#### Actions to take:
[a] List every Indian institution or group of institutions named in the essay on higher education in India.
[b] In the essay on higher education in India, which institution appears in the top 500 list of Shanghai Jiao Tong University?
[c] Continue the essay on higher education in India from its last sentence.

Strong Castle on a weak Foundation


Higher Educational expansion and Gross Enrollment ratio (GER) seems to be the obsession of our Educational policy planners. The target as per eleventh plan is, establishment of 1500 universities and GER of 15% by 2015. In our quest for quantity, the government allowed the participation the private players. The private sector on the other hand saturated the market with high margin technical courses without out any foresight to its sustainability and long term demand.

Quality became an issue when supply surpassed the demand. Over a period of time the consciousness of a quality degree than an ordinary degree increased, the fittest survived and others perished.  The quality metric is an ever increasing one, the aspirations of the Indian student has reached a global level. The demand for International quality degree still remains high.  

The legendary IITs and NITs are still retain the top slots with regards to quality; with only 30,000 seats on offer, many are moving towards the less competitive American SAT than JEE.

The IITs and other central Institutes and Universities, in spite of their enormous state funding, academic freedom and political non interference, fail miserably when it comes to international ratings. Our best institutions do not appear in the Top-200 list of international Universities. Only three IITs appear in the top 400 list of the international ratings of Times Higher Education, and only IISc Bangalore, appears in top 500 list of Shanghai Jiao Tong University.  

Why our premier institutes don’t figure in the top international ratings? Do we produce only quality technical graduates not quality research at our IITs? Are our IITs a bit overrated? Rather than improving our Universities over the quality metrics set by the rating agencies, the HRD ministry is all set to lobby with the rating agencies out of embarrassment.

#### Record excerpts:
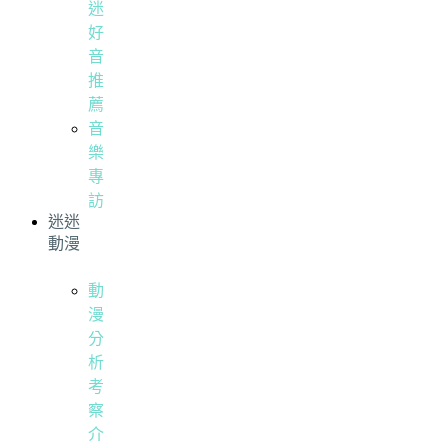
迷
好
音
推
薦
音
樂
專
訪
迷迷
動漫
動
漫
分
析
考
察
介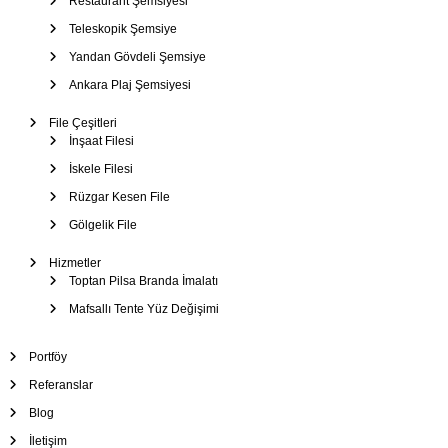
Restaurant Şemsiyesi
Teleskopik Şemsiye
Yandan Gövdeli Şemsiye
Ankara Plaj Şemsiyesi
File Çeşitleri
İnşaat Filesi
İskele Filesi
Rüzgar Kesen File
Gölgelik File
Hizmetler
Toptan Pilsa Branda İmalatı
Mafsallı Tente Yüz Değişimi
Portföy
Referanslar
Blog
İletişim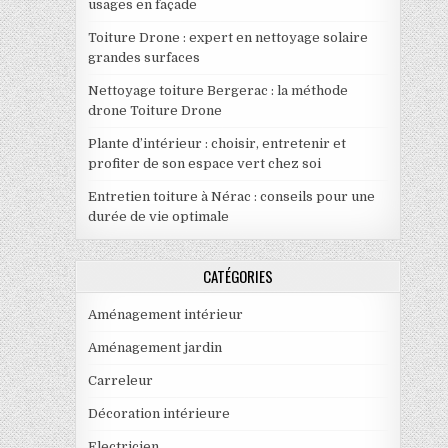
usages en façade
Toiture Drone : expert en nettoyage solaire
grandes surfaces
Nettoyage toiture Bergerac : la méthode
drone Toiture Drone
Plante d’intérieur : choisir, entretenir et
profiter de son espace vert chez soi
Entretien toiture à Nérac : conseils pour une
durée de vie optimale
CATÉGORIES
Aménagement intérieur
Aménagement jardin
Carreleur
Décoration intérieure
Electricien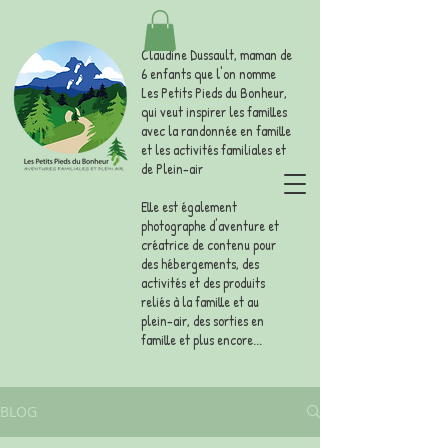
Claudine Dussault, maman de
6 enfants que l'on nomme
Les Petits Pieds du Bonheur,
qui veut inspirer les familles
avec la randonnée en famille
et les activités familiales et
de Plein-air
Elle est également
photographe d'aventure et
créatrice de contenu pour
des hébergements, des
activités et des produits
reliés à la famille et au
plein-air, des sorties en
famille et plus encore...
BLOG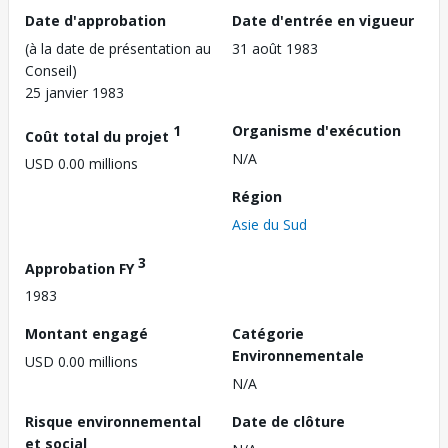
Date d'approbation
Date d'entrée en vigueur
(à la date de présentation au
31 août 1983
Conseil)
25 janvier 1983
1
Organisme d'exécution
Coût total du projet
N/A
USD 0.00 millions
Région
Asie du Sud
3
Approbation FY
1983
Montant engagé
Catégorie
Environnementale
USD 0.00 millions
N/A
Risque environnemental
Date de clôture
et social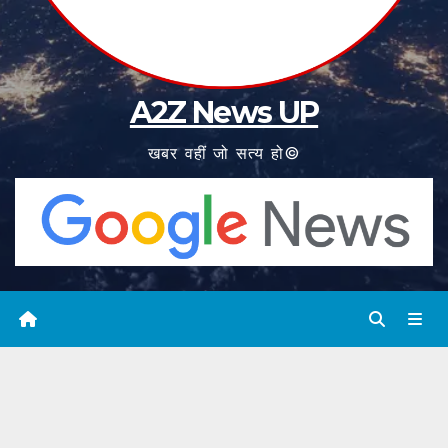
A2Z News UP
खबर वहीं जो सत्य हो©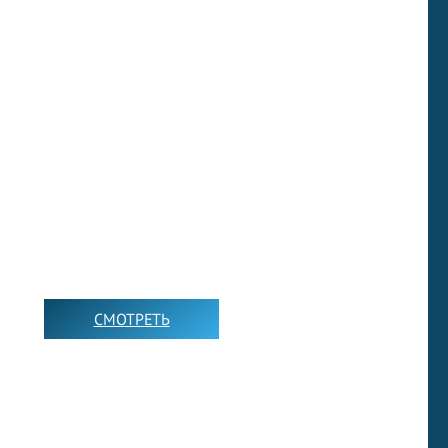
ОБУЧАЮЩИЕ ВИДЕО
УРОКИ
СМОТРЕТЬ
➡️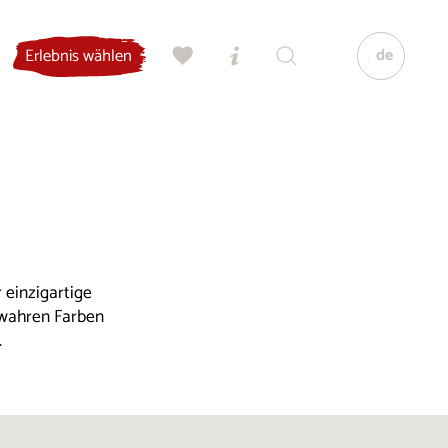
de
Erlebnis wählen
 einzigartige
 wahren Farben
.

#### Results:
[a] IITs, NITs, IISc Bangalore

[b] IISc Bangalore

[c]
Lobbing may be illegal in India; we don’t know whether it a mere consultation or a rank fixing exercises.If rank can be fixed or influenced, why should someone trust these ranks?

On one hand we want our higher educational institutes to be of international standards, we run away from international assessments, which internationally grades peers (15yrs) from different countries in basic skills like reading, maths and science. After our utter poor performance in 2009, India has consistently remained out of Programme for International students Assessment (PISA) conducted by Organization for Economic Co-operation and Development (OECD). PISA conducts a two our test for fifteen year olds and grades counties based on the students performance, India secured the second last rank in a list of 74 countries in 2009.

The priorities of the Government is misplaced, a knowledge economy can never be created with weak school foundation, mediocre research and nil innovation.   Its hypocrisy, you can never have a strong castle on a weak foundation.